Content starts

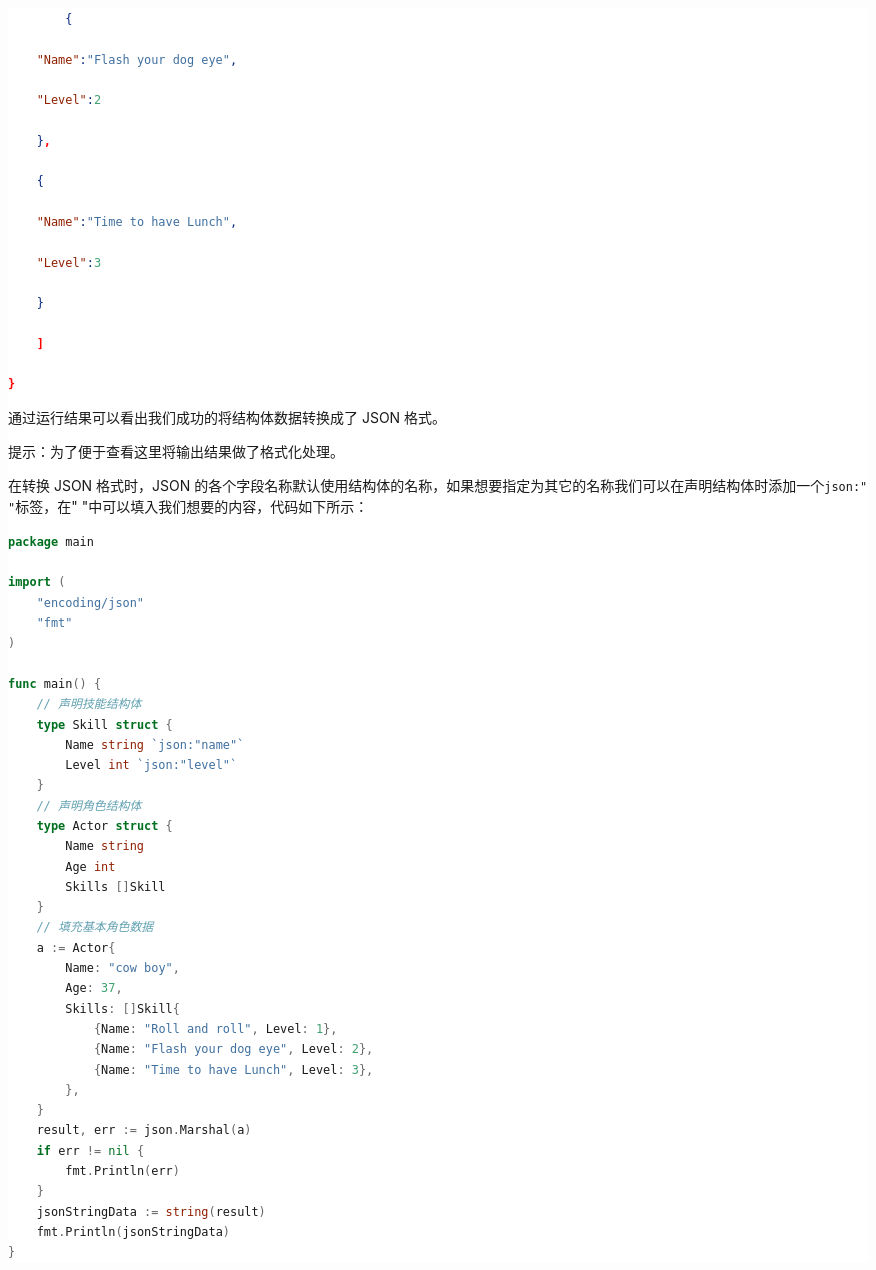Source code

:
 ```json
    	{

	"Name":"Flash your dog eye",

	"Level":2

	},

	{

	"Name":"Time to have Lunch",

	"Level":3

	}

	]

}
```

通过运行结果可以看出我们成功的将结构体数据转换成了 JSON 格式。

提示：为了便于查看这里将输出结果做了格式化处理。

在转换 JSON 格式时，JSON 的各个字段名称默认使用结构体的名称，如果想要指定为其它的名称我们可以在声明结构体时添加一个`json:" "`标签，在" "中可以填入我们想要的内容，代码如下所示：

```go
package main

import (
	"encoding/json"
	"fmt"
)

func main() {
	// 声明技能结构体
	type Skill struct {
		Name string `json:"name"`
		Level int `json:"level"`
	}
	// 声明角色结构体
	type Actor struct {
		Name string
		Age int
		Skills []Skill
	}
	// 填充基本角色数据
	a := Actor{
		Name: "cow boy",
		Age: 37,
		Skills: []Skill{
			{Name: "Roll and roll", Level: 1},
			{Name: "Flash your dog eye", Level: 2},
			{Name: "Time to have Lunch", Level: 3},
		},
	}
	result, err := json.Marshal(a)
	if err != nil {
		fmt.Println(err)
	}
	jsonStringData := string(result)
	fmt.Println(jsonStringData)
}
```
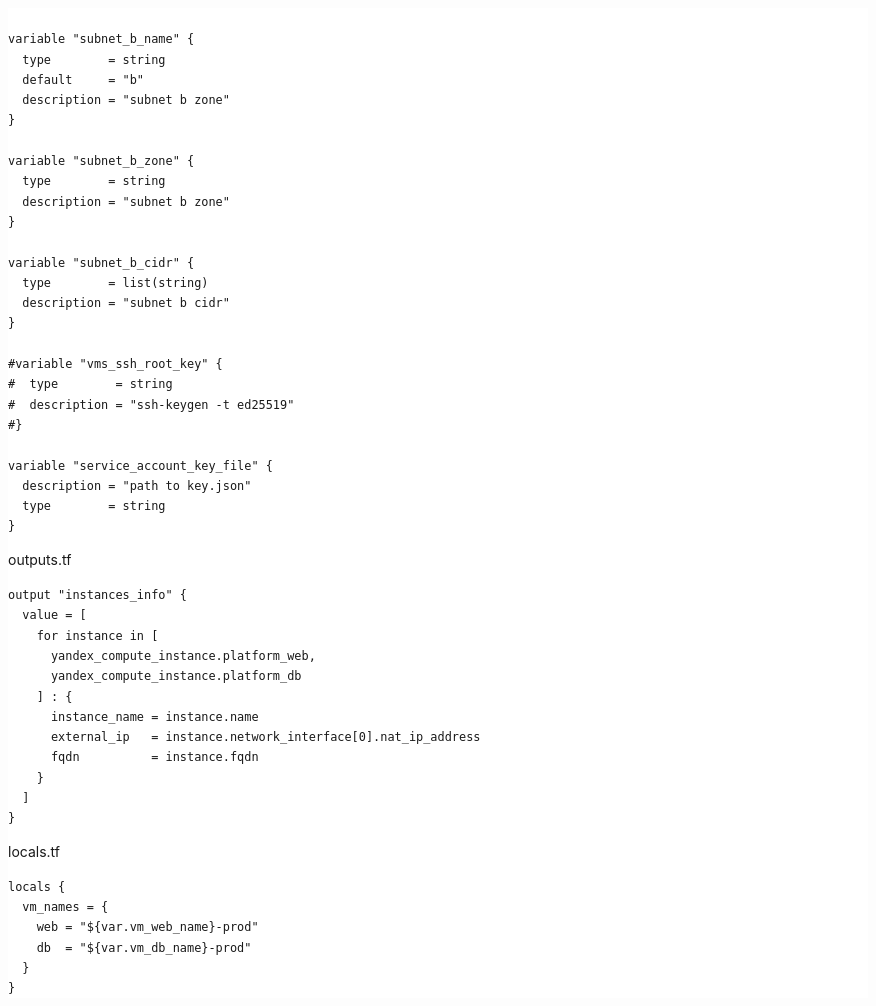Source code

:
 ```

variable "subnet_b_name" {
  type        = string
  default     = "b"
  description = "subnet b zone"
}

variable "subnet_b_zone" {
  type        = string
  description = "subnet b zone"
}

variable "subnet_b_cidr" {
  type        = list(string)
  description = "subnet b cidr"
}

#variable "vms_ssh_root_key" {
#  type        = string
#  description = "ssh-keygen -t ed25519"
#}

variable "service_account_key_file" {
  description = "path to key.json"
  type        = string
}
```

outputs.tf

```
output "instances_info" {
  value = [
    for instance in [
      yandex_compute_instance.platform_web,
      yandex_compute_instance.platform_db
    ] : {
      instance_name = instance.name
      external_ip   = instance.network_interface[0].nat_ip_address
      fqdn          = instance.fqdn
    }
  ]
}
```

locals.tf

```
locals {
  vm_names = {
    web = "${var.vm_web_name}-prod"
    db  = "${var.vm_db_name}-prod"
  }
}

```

Content ends

** TASK OBJECTIVE **
For every line in the data above that holds "jsonStringData", return the line itself.

** TASK OUTPUT **
	jsonStringData := string(result)
	fmt.Println(jsonStringData)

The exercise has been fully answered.